At that point, the smart thing to do would be to take a 45-degree turn away, radio call, “Lost sight,” hold the heading and rejoin above the cloud cover. Instead, the CO tried a shadow rejoin--joining up on a shadow he thought might be the other airplane in the clouds--a definite no-no by all formation flying wisdom. He collided with and damaged the stabilator on the tail of the lead aircraft. The contact, not-so-slight, disintegrated their own radome--the fiberglass nose of the plane covering the radar--that was sucked into the jet intake, FODing their own engine--FOD, Foreign Object Damage--very bad for turning turbine blades.


A pilot with good judgment would shut down the affected engine to avoid a fire and evaluate if the plane was flyable. If it wasn’t, then a smart pilot would slow down the plane for a safer ejection. A sharp pilot knew to yell, “Eject!

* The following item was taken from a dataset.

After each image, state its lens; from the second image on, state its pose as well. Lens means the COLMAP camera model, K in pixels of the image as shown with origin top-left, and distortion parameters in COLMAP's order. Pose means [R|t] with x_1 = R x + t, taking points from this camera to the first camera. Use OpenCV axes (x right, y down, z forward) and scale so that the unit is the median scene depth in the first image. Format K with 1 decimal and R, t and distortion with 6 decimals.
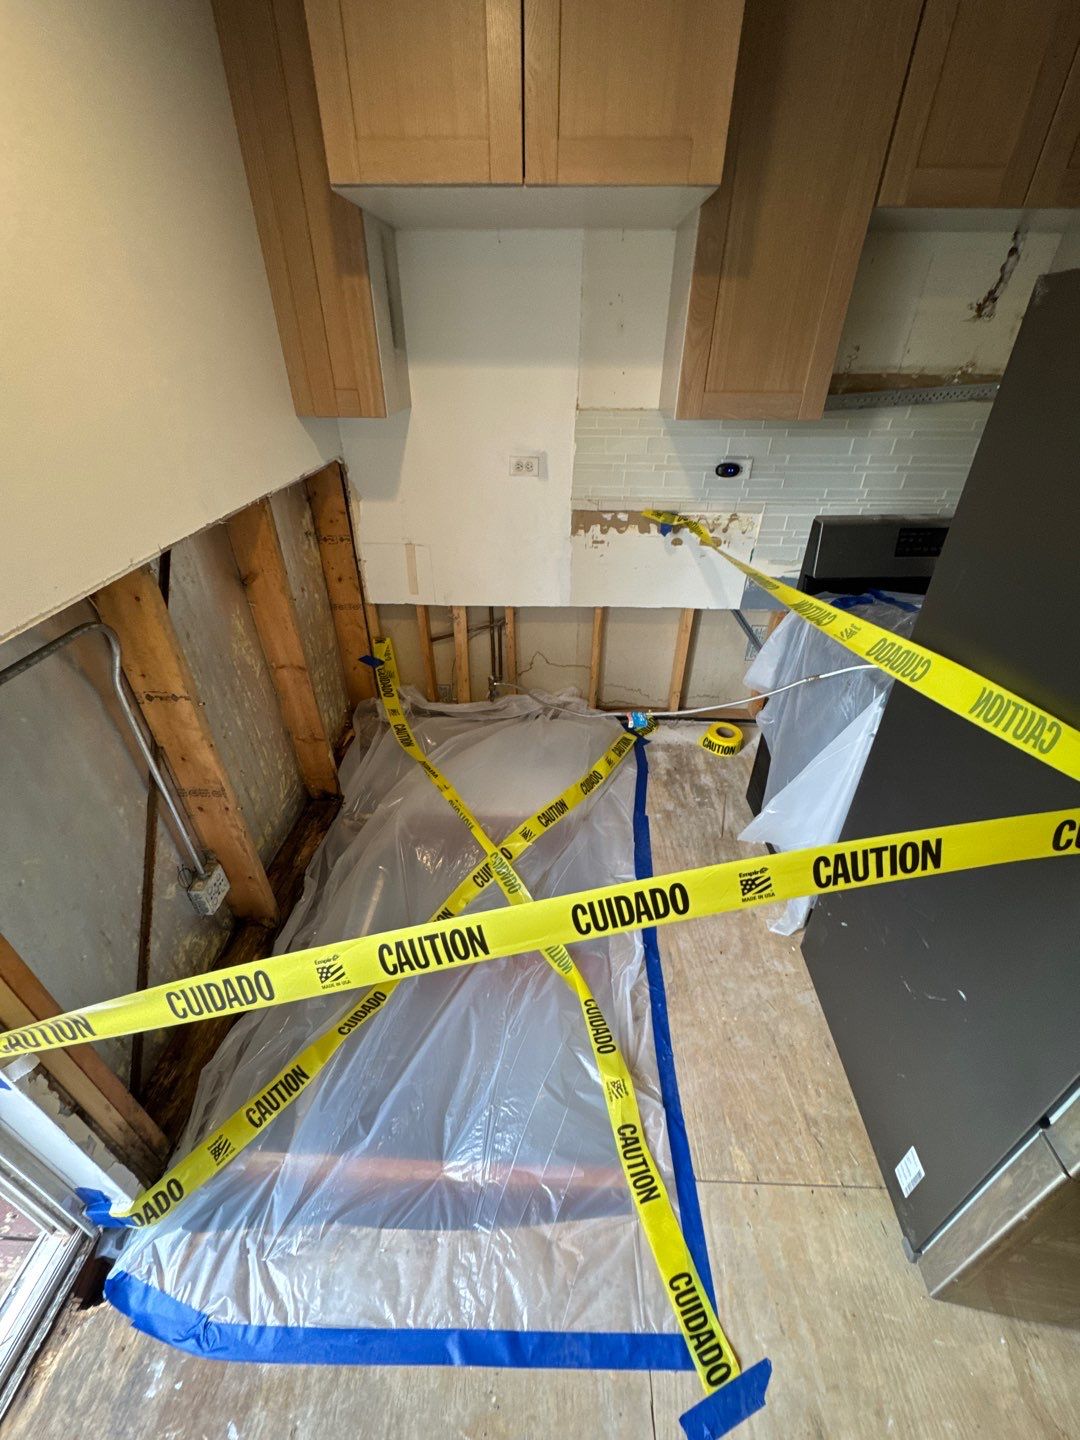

Eject! Eject!” because the RIO is the first to leave the plane via ejection. By the time the third “Eject!” left the pilot’s lips, the canopy would have been jettisoned and the RIO would be up the rails, well warned and in a safe position for sudden departure from his flying machine.


None of that happened.
Mike Fagan, the backseater, knew he had a good fifteen minutes after take-off before he had any necessary task to perform. So he brought out his flight maps for later, kicked back mentally, and had just opened up the latest Hustler magazine to the centerfold spread when he heard a thump, followed shortly by a cough. He didn’t know it was the sound of shit hitting the fan--the radome parts hitting the blades of the turbine and the subsequent engine deceleration. He didn’t know and he had no time to think about it.

Within half a second, and without warning from his pilot, the canopy blasted into the jet stream, maps and magazines sucked out in the vortex. Immediately, he was exposed to a driving thunderstorm with no mask or visor--he had been looking at the pictures, fergodsake!

A half second later the seat gun exploded him up the rails and out into blinding rain, cracking lightning, and hailstones.


The plane landed in an empty schoolyard--thank the good Lord for Sundays. The wheel chocks punched three feet deep in a driveway. Mike Fagan and the pilot landed on a golf course, an empty golf course because of the sheets of rain, wind, and lightning flashes. Mike never recovered his Hustler magazine, though his sense of humor did help him recover his temper--eventually.

All of us need our backseaters, the people in our lives who are another pair of eyes. All of us suffer when we take them for granted or don’t keep them in the loop.

We have to be the backseaters for our loved ones too. “I’ve got your back” what a great way to say I love you. Being the backseater means not always being in control. Behaving when we are left back home. Staying in touch.

My husband had an unaccompanied year-long tour to Okinawa when my oldest was 18 months old. Three weeks after he left, I realized I was pregnant with our second. I hated having him gone. I struggled with my high energy toddler during the not-so-good days of pregnancy and then had problems with the pregnancy and went on bed rest for the last two months. My mother and all her advice came to stay with us. Bless her for her help and bless her heart I wished she’d kept her opinions to herself.

My middle daughter arrived in October. My dad called Andy and told him about his baby girl. I sent him a picture in December--yes, two months later. My husband met her when she was two and a half months old, on his return home from his tour of duty.

It took me a year and a half to forgive him for having been gone. Does that make sense? No. He didn’t want to be gone; he wanted to be with us. I’m ashamed of my young self. Sorry, honey. I love you.